The ACA creates state-based Health Insurance Exchanges administered by a governmental agency or non-profit organization, through which individuals and small businesses with up to 100 employees can purchase qualified coverage. In 2014 and beyond most Americans who work for small businesses or obtain their coverage in the individual health insurance market will do so through health insurance exchanges.
- Those covered by grandfathered plans and
- Those covered by self-funded plans (this will apply to very few businesses)
States also have discretion to allow businesses with more than 100 employees to purchase coverage in the Exchanges beginning in 2017. In addition, states may opt to allow the federal government to establish an Exchange in their state rather than implement their own. Another possibility allowed by the ACA is for states to form regional Exchanges or allow more than one Exchange to operate in a state as long as each Exchange serves a distinct geographic area.
The ACA specifically requires all new policies (except stand-alone dental, vision, and long-term care insurance plans), including those offered through the Exchanges and those offered outside of the Exchanges, to comply with one of the four benefit categories. Existing individual and employer-sponsored plans that achieve Grandfather Status do not have to meet the new benefit standards. This provision becomes effective January 1, 2014 at the same time the Exchanges become operational.

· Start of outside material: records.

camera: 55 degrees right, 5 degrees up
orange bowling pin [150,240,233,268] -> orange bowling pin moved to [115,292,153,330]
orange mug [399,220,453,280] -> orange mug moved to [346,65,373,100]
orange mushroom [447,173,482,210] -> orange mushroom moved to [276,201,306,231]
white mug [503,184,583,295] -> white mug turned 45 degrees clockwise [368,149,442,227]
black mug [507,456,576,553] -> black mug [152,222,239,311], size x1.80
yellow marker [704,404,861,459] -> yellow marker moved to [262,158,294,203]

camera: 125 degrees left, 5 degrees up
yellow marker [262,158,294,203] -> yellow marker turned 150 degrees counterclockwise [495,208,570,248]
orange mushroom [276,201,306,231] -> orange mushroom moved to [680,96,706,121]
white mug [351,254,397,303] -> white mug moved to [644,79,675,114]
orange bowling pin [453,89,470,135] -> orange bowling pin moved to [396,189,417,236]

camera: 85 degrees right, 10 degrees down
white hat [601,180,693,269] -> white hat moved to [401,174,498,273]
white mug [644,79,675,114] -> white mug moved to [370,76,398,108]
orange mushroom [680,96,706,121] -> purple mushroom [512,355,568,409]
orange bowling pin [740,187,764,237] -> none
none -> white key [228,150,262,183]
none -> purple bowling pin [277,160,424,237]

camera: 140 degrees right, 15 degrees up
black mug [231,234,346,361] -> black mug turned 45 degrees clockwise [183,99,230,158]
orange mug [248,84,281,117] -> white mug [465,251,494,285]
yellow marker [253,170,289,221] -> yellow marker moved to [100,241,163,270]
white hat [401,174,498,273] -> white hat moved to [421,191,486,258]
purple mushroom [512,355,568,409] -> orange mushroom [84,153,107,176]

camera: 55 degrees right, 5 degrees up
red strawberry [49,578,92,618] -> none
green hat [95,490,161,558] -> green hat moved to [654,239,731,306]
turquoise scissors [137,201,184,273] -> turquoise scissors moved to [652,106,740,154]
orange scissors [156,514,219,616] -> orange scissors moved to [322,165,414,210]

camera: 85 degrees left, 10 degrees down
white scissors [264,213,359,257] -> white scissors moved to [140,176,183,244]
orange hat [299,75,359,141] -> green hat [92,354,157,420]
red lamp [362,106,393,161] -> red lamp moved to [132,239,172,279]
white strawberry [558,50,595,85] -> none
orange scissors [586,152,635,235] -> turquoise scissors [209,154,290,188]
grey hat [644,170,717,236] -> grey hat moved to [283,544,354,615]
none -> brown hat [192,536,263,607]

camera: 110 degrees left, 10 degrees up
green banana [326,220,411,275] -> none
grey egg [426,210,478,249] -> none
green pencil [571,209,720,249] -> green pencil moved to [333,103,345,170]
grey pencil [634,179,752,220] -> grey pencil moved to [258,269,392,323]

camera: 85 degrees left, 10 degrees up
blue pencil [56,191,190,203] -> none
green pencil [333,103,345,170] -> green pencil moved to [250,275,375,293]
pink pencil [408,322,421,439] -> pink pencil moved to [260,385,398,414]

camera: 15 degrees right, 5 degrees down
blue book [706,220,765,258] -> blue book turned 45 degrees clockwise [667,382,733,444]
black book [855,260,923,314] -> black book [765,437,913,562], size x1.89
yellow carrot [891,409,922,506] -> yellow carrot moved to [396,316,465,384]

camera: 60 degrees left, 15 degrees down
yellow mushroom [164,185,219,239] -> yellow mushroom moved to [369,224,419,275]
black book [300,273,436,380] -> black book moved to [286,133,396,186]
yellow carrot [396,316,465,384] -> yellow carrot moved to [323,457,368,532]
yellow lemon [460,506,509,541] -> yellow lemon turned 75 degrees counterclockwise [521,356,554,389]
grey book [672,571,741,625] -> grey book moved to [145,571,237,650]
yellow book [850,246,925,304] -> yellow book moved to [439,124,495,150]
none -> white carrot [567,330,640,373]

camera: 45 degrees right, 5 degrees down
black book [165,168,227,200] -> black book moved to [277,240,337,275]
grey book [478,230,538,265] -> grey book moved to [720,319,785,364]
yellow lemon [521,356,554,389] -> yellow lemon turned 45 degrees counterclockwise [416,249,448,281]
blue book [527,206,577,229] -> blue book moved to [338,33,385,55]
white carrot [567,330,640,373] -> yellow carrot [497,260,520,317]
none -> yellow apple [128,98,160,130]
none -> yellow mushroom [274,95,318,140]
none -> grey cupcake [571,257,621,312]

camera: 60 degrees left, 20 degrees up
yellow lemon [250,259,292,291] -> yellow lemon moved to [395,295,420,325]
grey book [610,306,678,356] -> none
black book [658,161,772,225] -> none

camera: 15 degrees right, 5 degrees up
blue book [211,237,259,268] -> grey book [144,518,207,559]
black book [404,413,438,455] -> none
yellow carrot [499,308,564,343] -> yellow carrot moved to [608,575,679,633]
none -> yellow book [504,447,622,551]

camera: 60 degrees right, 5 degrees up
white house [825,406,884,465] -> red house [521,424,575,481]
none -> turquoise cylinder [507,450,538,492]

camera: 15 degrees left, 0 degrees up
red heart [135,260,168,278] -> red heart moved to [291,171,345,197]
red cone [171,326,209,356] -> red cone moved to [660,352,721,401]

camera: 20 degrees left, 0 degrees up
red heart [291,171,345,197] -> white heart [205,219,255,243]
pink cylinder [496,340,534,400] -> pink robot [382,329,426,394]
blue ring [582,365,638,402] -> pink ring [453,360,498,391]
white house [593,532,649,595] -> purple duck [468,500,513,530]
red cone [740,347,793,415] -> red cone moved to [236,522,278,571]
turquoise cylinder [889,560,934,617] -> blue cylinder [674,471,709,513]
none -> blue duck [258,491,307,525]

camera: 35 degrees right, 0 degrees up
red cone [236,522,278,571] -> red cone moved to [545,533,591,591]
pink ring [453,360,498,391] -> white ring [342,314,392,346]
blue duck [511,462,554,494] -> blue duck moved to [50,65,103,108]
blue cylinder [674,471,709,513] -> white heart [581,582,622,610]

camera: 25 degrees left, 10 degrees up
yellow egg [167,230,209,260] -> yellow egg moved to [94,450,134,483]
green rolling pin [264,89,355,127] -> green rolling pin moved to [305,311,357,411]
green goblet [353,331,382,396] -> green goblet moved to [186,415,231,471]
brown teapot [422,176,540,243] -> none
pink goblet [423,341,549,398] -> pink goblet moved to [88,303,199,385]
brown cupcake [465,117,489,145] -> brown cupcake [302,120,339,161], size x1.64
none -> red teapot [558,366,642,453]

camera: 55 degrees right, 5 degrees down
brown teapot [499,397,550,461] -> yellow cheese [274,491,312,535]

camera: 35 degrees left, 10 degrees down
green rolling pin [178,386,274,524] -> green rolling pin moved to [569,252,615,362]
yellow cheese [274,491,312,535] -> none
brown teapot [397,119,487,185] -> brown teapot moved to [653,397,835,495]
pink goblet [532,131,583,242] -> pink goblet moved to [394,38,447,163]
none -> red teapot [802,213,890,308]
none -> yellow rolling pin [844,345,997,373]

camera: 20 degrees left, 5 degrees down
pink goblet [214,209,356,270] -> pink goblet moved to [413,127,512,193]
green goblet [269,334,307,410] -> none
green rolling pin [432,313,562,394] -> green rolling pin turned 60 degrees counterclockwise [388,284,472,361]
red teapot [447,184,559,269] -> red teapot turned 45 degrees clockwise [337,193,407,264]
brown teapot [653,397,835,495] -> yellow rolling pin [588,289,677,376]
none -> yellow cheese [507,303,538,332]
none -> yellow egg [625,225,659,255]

Benefit Mandates (also effective Jan. 1, 2014):
- Limit deductibles for health plans in the small group market to $2,000 for individuals and $4,000 for families unless contributions are offered that offset deductible amounts above these limits. This deductible limit will not affect the actuarial value of any plans.
- Limit any waiting periods for coverage to 90 days.
- Allow states the option of merging the individual and small group markets.
- Create an essential health benefits package that provides a comprehensive set of services, covers at least 60% of the actuarial value of the covered benefits, limits annual cost-sharing to the current law HSA limits ($5,950/individual and $11,900/family in 2010), and is not more extensive than the typical employer plan.
- Require all qualified health benefits plans, including those offered through the Exchanges and those offered in the individual and small group markets outside the Exchanges, except grandfathered individual and employer-sponsored plans, to offer at least the essential health benefits package.
- The states are also required in the individual and small group markets (including the Exchnages) to offer four distinct benefit tiers that cover at least 90%, 80%, 70%, and 60% respectively of the actuarial value of the covered benefits similar to what is listed above in describing the essential benefits package.
State Implementation Decisions:
It is unclear at this point if states can or will include their individual state benefit mandates in the essential benefit packages described earlier. Will Minnesota health plans in the Exchange be required to provide coverage of wigs for cancer patients as they are for small groups now? Will Louisiana continue in the Health Insurance Exchanges to be the only state to mandate coverage for attention deficit disorder?
These are important decisions as states grapple with building their Exchanges. Advocates fought hard to gain these benefit mandate provisions and one can only assume they will be actively lobbying legislatures to include them again.
Of course states can also decide to opt out of implementing its own Exchange and give up control by letting the federal government do it. Obviously some states will allow the federal government in, but others like Wisconsin may not want to give up control.
Then there are decisions like implementing Exchanges regionally or across an entire state, opening them up to employer groups as large as 200 employees in 2017, and others.
This is a huge effort and it will be very interesting to see what nuances states develop. Hopefully, they will be largely similar and easily navigated by consumers, agents, and others.